Vital Links: CHUD Review

#2

Top 15 - BBWDavid on Big Bad Wolves

An offbeat Israeli thriller from directors Aharon Keshales and Navot Papushalos that Tarantino gave his personal Oscar for 2013.  It centers on the investigation of a series of brutal murders of young girls and the two men, renegade detective, Miki (Lior Ashkenazi) and father of the latest victim, Gidi (Tzahi Grad), determined to torture the teacher accused of the murders, Dror (Rotem Keinan) for some key info.  Some gallows humor and situations that border on the Coen-esque accompany scenes punctuated by grotesque torture, as the entire proceeding turns into either a force of wills or the horrible persecution of an innocent man.  Grad’s dry-as-a-martini humor highlights superb performances from the three leads, as this film argues the efficacy of torture and also deals some side business on race relations in Israel.

Current rating: 3.5 out of 5

Contributing factors: Mix of appeal: morbid humor, squirm inducing violence, social commentray, some surprises.

Performance to savor: Grad, Ashkenazi, Keinan

CHUD.com Pull Quote: Lot’s more fun than waterboarding!
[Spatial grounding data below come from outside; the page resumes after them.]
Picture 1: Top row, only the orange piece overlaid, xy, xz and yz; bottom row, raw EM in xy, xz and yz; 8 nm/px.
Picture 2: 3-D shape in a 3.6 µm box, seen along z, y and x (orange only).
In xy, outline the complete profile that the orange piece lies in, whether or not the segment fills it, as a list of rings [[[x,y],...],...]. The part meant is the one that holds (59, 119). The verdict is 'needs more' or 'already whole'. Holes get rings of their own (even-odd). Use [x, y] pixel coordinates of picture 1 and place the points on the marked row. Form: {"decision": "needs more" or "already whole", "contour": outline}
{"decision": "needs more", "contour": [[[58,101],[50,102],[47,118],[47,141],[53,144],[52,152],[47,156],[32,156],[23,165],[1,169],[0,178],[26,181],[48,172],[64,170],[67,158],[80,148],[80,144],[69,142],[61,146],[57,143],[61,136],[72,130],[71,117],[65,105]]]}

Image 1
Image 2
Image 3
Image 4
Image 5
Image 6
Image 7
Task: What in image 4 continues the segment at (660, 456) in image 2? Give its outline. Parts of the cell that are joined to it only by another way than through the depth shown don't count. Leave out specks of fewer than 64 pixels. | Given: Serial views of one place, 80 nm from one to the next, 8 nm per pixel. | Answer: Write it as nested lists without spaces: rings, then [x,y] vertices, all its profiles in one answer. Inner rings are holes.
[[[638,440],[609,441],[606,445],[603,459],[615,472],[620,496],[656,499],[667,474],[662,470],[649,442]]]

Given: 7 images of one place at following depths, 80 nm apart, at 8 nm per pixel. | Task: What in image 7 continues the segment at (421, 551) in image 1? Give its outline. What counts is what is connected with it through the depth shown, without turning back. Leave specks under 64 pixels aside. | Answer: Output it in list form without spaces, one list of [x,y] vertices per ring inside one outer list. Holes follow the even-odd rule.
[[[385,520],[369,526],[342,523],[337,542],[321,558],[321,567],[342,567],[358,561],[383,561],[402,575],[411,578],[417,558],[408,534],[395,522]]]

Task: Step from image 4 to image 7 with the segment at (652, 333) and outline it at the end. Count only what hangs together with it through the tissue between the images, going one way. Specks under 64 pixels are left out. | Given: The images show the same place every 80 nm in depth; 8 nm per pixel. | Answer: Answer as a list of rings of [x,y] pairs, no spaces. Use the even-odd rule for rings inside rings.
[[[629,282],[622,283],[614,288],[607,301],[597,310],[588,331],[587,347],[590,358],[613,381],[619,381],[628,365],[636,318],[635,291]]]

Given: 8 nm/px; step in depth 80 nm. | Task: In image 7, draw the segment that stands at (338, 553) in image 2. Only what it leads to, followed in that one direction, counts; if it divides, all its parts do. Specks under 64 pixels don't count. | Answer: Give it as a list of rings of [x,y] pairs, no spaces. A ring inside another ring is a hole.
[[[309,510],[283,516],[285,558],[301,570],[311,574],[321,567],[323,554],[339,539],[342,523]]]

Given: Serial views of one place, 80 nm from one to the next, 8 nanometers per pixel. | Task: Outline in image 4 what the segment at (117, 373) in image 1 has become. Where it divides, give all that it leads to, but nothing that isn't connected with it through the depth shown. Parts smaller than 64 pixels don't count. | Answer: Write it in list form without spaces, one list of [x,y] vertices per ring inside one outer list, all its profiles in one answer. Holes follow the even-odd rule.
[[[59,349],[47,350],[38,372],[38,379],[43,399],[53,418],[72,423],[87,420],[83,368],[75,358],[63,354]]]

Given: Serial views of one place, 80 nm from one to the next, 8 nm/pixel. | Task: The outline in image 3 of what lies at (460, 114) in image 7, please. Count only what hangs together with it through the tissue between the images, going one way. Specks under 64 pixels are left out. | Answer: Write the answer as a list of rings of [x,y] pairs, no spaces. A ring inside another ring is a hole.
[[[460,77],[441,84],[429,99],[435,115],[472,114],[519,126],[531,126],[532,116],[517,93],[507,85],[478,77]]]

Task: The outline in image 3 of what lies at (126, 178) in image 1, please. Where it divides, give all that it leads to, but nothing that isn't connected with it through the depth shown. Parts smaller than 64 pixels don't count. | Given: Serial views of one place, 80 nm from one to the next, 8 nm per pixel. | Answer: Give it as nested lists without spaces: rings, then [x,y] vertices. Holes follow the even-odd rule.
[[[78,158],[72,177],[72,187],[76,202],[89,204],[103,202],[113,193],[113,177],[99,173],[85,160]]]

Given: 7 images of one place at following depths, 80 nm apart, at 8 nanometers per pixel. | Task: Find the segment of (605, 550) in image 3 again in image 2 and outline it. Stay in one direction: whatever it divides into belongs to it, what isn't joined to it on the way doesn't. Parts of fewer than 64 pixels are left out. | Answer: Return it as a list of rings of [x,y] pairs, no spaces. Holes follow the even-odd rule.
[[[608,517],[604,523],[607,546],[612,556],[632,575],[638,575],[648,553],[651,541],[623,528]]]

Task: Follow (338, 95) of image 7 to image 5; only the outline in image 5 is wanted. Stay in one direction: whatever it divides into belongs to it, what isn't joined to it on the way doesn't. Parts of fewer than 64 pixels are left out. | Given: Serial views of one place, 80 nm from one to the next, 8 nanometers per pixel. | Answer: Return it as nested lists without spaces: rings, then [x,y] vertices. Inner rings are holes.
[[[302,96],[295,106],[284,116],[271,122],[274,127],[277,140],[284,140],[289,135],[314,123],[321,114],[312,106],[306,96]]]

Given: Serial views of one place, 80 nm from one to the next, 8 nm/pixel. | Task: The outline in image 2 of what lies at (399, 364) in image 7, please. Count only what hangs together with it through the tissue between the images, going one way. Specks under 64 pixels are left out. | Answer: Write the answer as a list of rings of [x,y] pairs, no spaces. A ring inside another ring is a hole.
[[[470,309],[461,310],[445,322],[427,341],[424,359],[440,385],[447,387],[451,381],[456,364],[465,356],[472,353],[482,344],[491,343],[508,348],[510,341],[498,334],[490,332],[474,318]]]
Vital Links: CHUD Review (pending in January)

#1

Top 15 - MNDavid on Mr. Nobody

The trippiest sci-fi mindbend this side of Inception, hitting on notions of destiny, alternate lives, predestination, the nature of reality, quantum mechanics, chaos theory, existence, free will, pigeon superstition, butterfly effect and all that existential shit.  Jared Leto is a bunch of the same guy, and not, and maybe, but maybe not.  He’s old, he’s young, he’s thirtysomething. He’s a figment of his own imagination warning himself that he might not be real because he hasn’t yet made a decision as to the fact.  He’s married to Sarah Polley, who died before she had their kids, that he never had because he was married in a loveless marriage to Lin Danh Pham, that he took home from the dance the time that he didn’t wreck on his motorcycle and get paralyzed.  Then of course, there’s Diane Kruger, the one true love that he never saw again that he found in New York married with children that don’t exist.  And the whole thing is predicated on an old man in the future who, as a kid, should have gone with his mother on the train that he ran after he stayed with his father that he never saw again as the train rolled away with his mother and him.  Then there’s the waking up in plaid…  Like I said trippy.  But beautifully shot and although confounding more than a couple times, very nicely strung together by director Jaco Van Dormael.

Current rating: 4.5 out of 10

Contributing factors: I said it’s probably a hell of a film to get stoned to.